**Passage for review**
Text / literature information and recommendations include:
  1. Urinalysis: Hematuria (may not be present 15%), evaluate for crystals
  2. Urine culture if indicated by suspicion of infection
  3. Blood tests:
    • CMP for serum electrolytes, blood urea nitrogen (BUN), creatinine, calcium, and phosphate levels and uric acid level
    • Controversial whether needed to routinely evaluate BUN and creatinine for signs of renal insufficiency
  4. CT of the abdomen and pelvis without contrast performed using local radiation dose scanning technology is the preferred exam for most adults. This exam is available at most sites. If low radiation dose CT technology is not available, standard dose, noncontrast CT of the abdomen and pelvis or ultrasound of the kidneys and bladder are the two second-line alternatives.
  5. Intravenous pyelogram - it is not sensitive to small stones, and the use of iodine-containing contrast media may induce an allergic or anaphylactic reaction. It may also cause deterioration of renal function in patients with pre-existing renal damage.

**Tasks to carry out**
1. Decide whether each statement agrees with the testing recommendations. Answer yes or no and quote the deciding words. (a) A urine culture is recommended for every patient. (b) An intravenous pyelogram is not sensitive to small stones. (c) Routinely checking BUN and creatinine is described as controversial.
2. According to the testing recommendations, what are the two second-line alternatives when low radiation dose CT technology is not available?
3. Please copy the part of the testing recommendations starting at "5. Intravenous pyelogram" and ending at "pre-existing renal damage.".

**Dataset**
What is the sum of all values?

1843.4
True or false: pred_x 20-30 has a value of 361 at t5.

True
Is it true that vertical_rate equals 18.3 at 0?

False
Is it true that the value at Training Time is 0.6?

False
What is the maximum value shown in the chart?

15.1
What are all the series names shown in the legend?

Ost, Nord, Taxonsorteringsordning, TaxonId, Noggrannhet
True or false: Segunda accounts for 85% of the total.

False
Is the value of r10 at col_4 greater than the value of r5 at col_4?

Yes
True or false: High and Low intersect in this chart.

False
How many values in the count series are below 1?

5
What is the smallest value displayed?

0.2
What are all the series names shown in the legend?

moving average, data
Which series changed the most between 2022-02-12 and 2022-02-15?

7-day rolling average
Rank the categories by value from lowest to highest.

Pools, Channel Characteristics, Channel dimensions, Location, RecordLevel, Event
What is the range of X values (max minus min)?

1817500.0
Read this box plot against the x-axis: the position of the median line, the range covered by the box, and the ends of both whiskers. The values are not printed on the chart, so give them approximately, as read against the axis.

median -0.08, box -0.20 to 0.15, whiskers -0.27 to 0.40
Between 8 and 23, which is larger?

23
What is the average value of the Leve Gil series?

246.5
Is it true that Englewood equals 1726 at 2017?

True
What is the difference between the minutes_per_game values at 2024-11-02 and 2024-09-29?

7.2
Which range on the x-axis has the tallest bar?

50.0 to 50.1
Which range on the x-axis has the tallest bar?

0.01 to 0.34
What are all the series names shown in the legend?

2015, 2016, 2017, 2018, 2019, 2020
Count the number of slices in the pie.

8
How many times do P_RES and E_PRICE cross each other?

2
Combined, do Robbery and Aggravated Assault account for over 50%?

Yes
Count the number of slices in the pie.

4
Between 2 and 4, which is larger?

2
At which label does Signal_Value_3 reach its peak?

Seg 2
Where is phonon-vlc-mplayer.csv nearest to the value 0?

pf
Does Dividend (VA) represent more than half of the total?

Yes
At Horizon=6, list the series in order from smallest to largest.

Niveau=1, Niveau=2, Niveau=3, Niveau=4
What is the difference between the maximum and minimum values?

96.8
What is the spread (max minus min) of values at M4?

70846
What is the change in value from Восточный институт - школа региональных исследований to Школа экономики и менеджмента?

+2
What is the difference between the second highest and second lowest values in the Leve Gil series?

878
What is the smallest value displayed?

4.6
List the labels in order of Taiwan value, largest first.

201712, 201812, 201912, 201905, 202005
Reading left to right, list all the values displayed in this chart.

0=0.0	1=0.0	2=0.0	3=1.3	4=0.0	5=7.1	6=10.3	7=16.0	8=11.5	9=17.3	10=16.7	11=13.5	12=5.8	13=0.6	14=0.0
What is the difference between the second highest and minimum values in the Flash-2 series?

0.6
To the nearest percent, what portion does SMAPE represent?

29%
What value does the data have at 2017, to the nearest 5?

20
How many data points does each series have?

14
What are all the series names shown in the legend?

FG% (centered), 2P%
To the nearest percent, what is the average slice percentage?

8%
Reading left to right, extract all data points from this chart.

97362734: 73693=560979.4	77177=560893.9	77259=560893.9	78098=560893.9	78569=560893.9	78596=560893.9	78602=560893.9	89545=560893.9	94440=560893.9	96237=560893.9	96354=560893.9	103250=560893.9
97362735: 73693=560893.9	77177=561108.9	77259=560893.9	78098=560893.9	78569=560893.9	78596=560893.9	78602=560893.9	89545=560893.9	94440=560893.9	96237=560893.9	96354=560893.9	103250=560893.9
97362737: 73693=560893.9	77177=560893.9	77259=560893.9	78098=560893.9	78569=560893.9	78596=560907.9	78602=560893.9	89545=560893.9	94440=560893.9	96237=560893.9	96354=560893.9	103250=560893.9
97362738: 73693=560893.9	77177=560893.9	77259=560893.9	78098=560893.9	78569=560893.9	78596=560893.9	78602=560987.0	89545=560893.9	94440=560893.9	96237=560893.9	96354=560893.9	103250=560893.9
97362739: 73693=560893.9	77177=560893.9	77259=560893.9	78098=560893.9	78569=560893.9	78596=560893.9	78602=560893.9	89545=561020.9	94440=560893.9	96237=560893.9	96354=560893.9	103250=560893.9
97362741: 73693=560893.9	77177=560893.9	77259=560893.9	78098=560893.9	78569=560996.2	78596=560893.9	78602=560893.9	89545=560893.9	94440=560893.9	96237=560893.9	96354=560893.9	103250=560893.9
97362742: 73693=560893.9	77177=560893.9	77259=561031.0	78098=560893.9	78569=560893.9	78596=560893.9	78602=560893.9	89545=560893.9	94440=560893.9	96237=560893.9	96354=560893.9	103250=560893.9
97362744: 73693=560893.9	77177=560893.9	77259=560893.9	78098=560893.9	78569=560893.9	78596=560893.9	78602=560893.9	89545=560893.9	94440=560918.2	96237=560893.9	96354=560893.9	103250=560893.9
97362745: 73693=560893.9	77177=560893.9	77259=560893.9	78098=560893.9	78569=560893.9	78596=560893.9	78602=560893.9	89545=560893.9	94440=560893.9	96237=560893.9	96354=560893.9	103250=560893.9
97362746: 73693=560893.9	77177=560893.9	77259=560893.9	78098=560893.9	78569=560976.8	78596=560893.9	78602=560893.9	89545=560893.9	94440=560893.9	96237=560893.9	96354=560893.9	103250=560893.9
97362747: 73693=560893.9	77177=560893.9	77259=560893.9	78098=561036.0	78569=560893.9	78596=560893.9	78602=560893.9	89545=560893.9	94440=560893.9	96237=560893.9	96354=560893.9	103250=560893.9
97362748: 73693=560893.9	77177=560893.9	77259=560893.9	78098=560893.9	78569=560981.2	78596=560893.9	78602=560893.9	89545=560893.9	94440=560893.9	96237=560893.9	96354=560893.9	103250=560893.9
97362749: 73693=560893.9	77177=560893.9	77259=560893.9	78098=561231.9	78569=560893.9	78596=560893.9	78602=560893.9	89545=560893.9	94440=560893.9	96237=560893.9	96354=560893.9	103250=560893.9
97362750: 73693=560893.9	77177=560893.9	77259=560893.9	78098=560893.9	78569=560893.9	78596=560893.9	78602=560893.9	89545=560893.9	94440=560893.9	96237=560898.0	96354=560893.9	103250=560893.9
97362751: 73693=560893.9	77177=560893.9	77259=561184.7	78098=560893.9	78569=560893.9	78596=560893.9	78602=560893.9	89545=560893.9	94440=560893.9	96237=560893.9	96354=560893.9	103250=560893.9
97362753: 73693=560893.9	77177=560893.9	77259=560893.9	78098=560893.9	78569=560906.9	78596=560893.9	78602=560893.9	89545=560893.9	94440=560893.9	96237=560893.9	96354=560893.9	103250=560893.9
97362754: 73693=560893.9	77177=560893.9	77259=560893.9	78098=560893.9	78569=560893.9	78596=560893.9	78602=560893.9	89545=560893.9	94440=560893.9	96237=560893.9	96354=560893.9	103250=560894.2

**Solutions to the problems**
1.
(a) No: "Urine culture if indicated by suspicion of infection"
(b) Yes: "it is not sensitive to small stones"
(c) Yes: "Controversial whether needed to routinely evaluate BUN and creatinine for signs of renal insufficiency"

2. Standard dose, noncontrast CT of the abdomen and pelvis, or ultrasound of the kidneys and bladder.

3.
5. Intravenous pyelogram - it is not sensitive to small stones, and the use of iodine-containing contrast media may induce an allergic or anaphylactic reaction. It may also cause deterioration of renal function in patients with pre-existing renal damage.